Project Story

Inspiration

We've all been there: scrolling through someone's social media, noticing contradictions, quirks, and hidden insecurities. But what if those digital personas could come alive and roast each other? What if AI could capture someone's essence so accurately that it thinks, speaks, and argues exactly like them?

Koyak Kombat was born from a simple question: "What would happen if you could see your best friend and your sibling battle it out with AI-powered roasts?" We wanted to build something that's both entertaining AND revealing. A fun way to discover personality traits, hidden contradictions, and digital footprints of people you actually know. By analyzing their Twitter posts, Instagram captions, LinkedIn achievements, and Facebook updates together, we can build a complete picture of who they really are, then watch them roast each other.

We were inspired by classic arcade fighters like Street Fighter and Mortal Kombat, but instead of physical combat, we wanted verbal warfare powered by real personality data. The challenge was clear: scrape social media, synthesize personas, generate roasts, judge them fairly, and wrap it all in a retro arcade aesthetic. Oh, and make it actually work in real-time.

What it does

Koyak Kombat turns any social media profile into an AI fighter that battles with persona-accurate roasts:

Spawn Fighters: Paste up to 3 social media URLs per fighter (Twitter, Instagram, LinkedIn, Facebook). The system scrapes their profiles in parallel, analyzing posts, bios, work history, and engagement patterns.
AI Persona Synthesis: A specialized LLM (GPT-5 Mini) processes scraped data and generates a structured FighterPersona containing:
- Speech patterns (vocabulary, tone, sentence structure)
- Psychological insecurities (defensive topics, contradictions)
- Attack vectors (embarrassing facts, hypocrisies, meme-able quotes)
- System prompt (500+ word detailed persona for the fighter AI)
Real-Time Battle:
- Fighters alternate turns generating 20-word roasts
- Text streams at 60fps with easing for natural reading
- ElevenLabs TTS voices each roast (7 voice presets)
- Dynamic BGM volume adjusts during thinking/speaking phases
Independent AI Judge: A separate GPT-5 Mini judges each roast on:
- Specificity (30%): How personal is the attack?
- Creativity (30%): Unique burn or cliché?
- Accuracy (40%): Based on real profile content?
- Anti-repetition: Detects repeated topics → 0 damage
Finishing Move: When health reaches 0, the winner draws a finishing move on a tldraw canvas.

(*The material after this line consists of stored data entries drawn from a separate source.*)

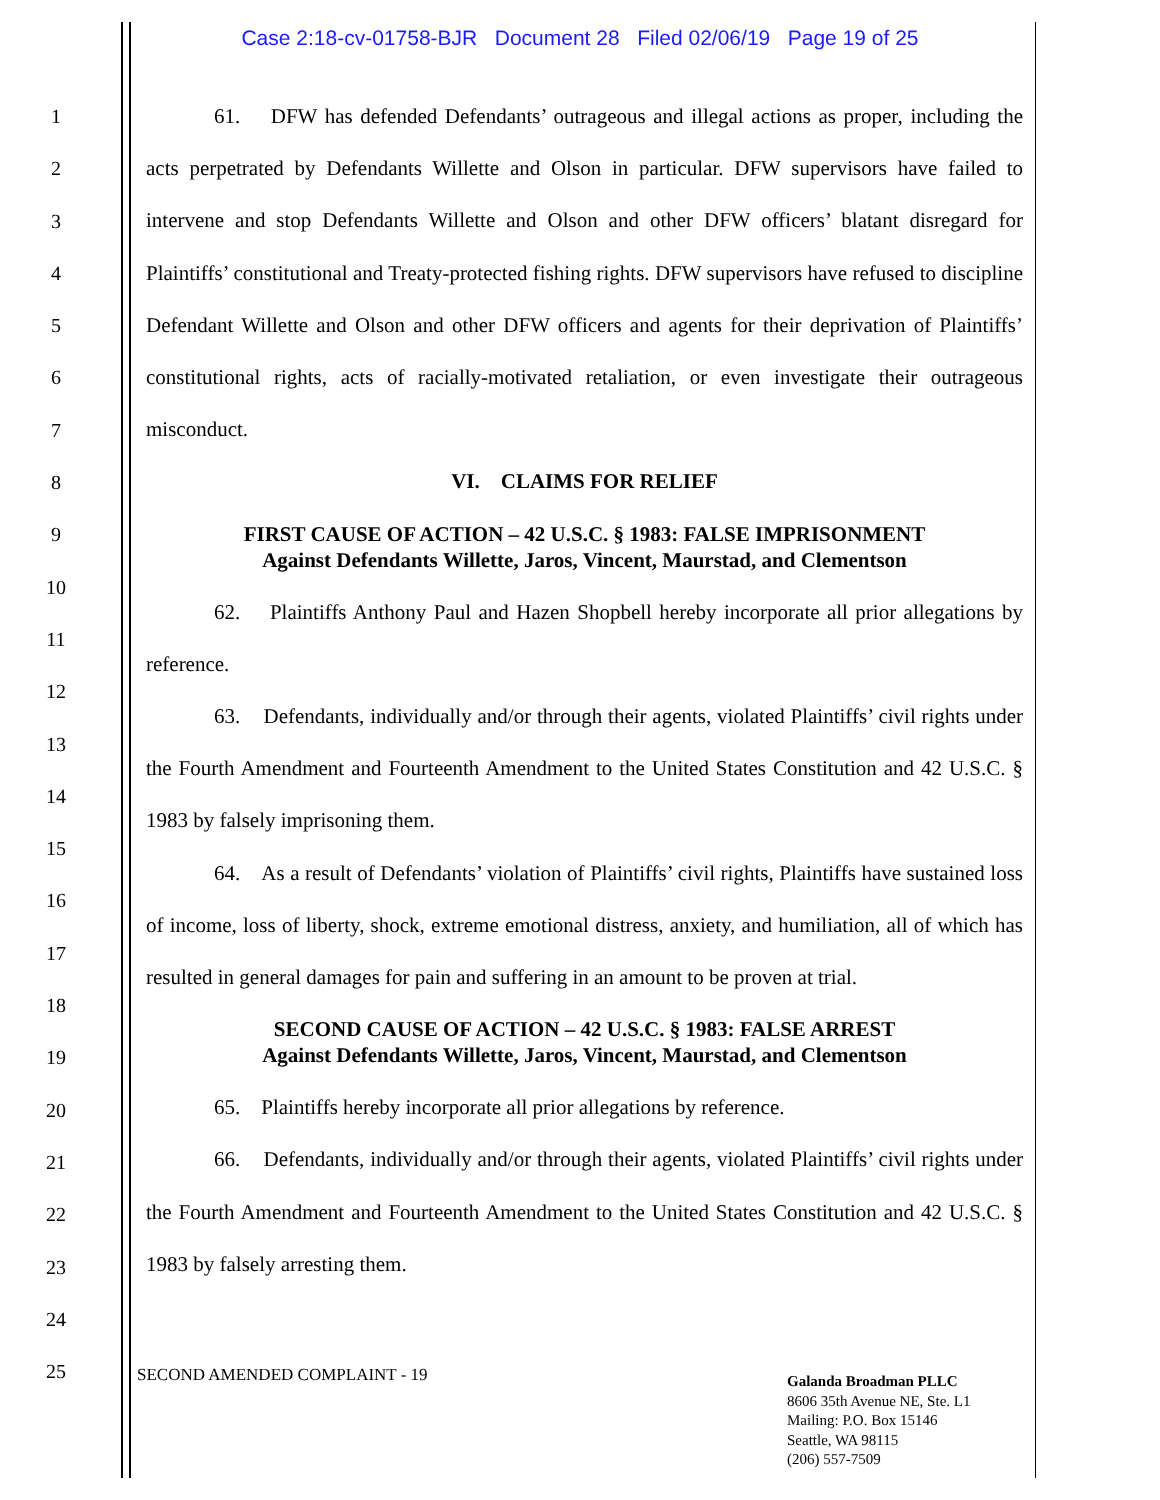Case 2:18-cv-01758-BJR Document 28 Filed 02/06/19 Page 19 of 25
1
2
3
4
5
6
7
8
9
10
11
12
13
14
15
16
17
18
19
20
21
22
23
24
25
61. DFW has defended Defendants’ outrageous and illegal actions as proper, including the acts perpetrated by Defendants Willette and Olson in particular. DFW supervisors have failed to intervene and stop Defendants Willette and Olson and other DFW officers’ blatant disregard for Plaintiffs’ constitutional and Treaty-protected fishing rights. DFW supervisors have refused to discipline Defendant Willette and Olson and other DFW officers and agents for their deprivation of Plaintiffs’ constitutional rights, acts of racially-motivated retaliation, or even investigate their outrageous misconduct.
VI. CLAIMS FOR RELIEF
FIRST CAUSE OF ACTION – 42 U.S.C. § 1983: FALSE IMPRISONMENT
Against Defendants Willette, Jaros, Vincent, Maurstad, and Clementson
62. Plaintiffs Anthony Paul and Hazen Shopbell hereby incorporate all prior allegations by reference.
63. Defendants, individually and/or through their agents, violated Plaintiffs’ civil rights under the Fourth Amendment and Fourteenth Amendment to the United States Constitution and 42 U.S.C. § 1983 by falsely imprisoning them.
64. As a result of Defendants’ violation of Plaintiffs’ civil rights, Plaintiffs have sustained loss of income, loss of liberty, shock, extreme emotional distress, anxiety, and humiliation, all of which has resulted in general damages for pain and suffering in an amount to be proven at trial.
SECOND CAUSE OF ACTION – 42 U.S.C. § 1983: FALSE ARREST
Against Defendants Willette, Jaros, Vincent, Maurstad, and Clementson
65. Plaintiffs hereby incorporate all prior allegations by reference.
66. Defendants, individually and/or through their agents, violated Plaintiffs’ civil rights under the Fourth Amendment and Fourteenth Amendment to the United States Constitution and 42 U.S.C. § 1983 by falsely arresting them.
SECOND AMENDED COMPLAINT - 19
Galanda Broadman PLLC
8606 35th Avenue NE, Ste. L1
Mailing: P.O. Box 15146
Seattle, WA 98115
(206) 557-7509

GPT-4o Vision analyzes the sketch, sanitizes the prompt, and Google Veo 3 generates a 6-second video of the fatality.

How we built it

Frontend (Next.js + React)

Retro Arcade UI: Built with Tailwind CSS, Framer Motion for animations, custom CRT effects
Real-time Streaming: 60fps RAF-based text streaming with ease-out-cubic easing
Dynamic Audio: BGM volume ducking during AI thinking/speaking phases
tldraw Integration: Canvas for drawing finishing moves
html-to-image: Screenshot capture for video generation

Backend (FastAPI + Python)

Multi-Platform Scraping:
- Twitter: SocialData.tools API (reliable, fast)
- Instagram/LinkedIn/Facebook: Apify actors (parallel execution)
- Batch API endpoint scrapes BOTH fighters simultaneously (~50% faster)
ProfileAggregator: Normalizes different JSON structures into unified context
PersonaProfiler:
- Uses GPT-5 Mini for structured persona synthesis
- Generates 15+ attack vectors per fighter
- Creates 500+ word system prompts with knowledge bases
LLMService:
- OpenRouter + Groq API routing (supports 8+ models)
- Anti-repetition system: tracks exhausted topics by keyword matching
- Temperature 0.9 for creative variety
JudgeService:
- Independent GPT-5 Mini for fair scoring
- Weighted scoring: Specificity (30%) + Creativity (30%) + Accuracy (40%)
- Speed bonuses: <2s (+15%), <3s (+10%), >5s (-10%)
VoiceService:
- ElevenLabs API (Turbo v2.5)
- Returns base64 audio data URLs for direct browser playback
- 7 voice presets for personality matching

AI Video Generation (Next.js API Routes)

Google Vertex AI with Veo 3 Fast
GPT-4o-mini prompt sanitization to bypass content filters
Image-to-video approach (6s duration, 16:9 aspect)
Long-running operation polling with 3-minute timeout

Deployment

Frontend: Vercel (instant deployment from GitHub)
Backend: Render (free tier, cold start ~50s)
Environment variables for API keys (OpenRouter, ElevenLabs, Apify, SocialData, Vertex AI)

Challenges we ran into

1. ElevenLabs Free Tier Abuse Detection

Problem: ElevenLabs flagged our Vercel deployment for "unusual activity" and disabled the free tier.
Root Cause: Requests from cloud hosting IPs (Vercel/Render) triggered abuse detection.
Solution: Documented limitation in README. Voice synthesis works locally but disabled in production.

2. tldraw License Requirements

Problem: tldraw requires a commercial license for production deployments.
Temporary Solution: Drawing works locally. Production has limited features.
Learning: Always check OSS license restrictions before deploying.

3. Veo 3 Content Filters

Problem: Veo 3 rejected prompts containing "devastating kick", "brutal attack", etc.
Solution: Built a two-stage prompt sanitization:

GPT-4o-mini rewrites descriptions in "arcade game" language
Removes violent adjectives while keeping core actions
Frames everything as "stylized arcade K.O. finish"
Result: 90%+ generation success rate after sanitization.

4. Render Free Tier Cold Starts

Problem: Backend spins down after inactivity, causing 50+ second delays.
Impact: First battle after idle period is slow.
Solution: Documented in README. Users just need patience on first load.

5. Multi-Platform Data Normalization

Problem: Each platform returns different JSON structures:

Twitter: screen_name vs username
Instagram: caption vs edge_media_to_caption
LinkedIn: positions vs experience vs workExperience
Solution: Built ProfileAggregator with platform-specific normalizers that handle field variations.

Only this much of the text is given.